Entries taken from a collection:
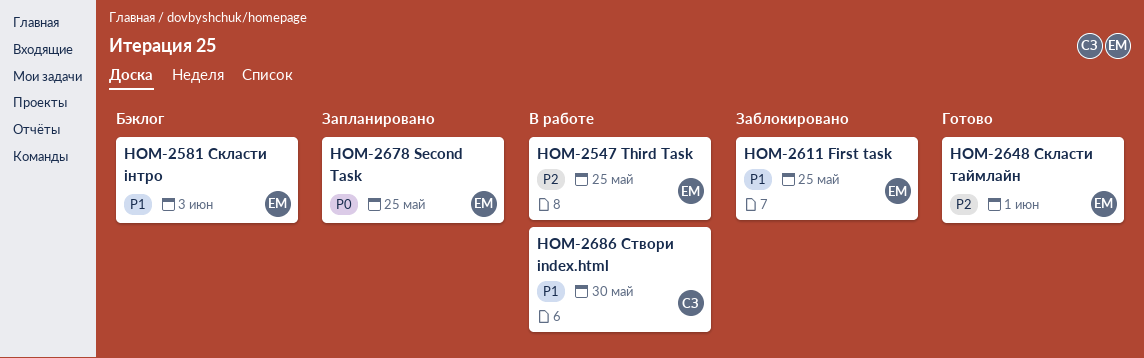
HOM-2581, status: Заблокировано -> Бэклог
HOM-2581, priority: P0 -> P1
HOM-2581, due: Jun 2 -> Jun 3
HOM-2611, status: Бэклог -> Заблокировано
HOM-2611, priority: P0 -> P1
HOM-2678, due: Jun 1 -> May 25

→ To-do item
Search the data for the string "Заблокировано" and copy out every line where it is found.

→ Expected answer
HOM-2581, status: Заблокировано -> Бэклог
HOM-2611, status: Бэклог -> Заблокировано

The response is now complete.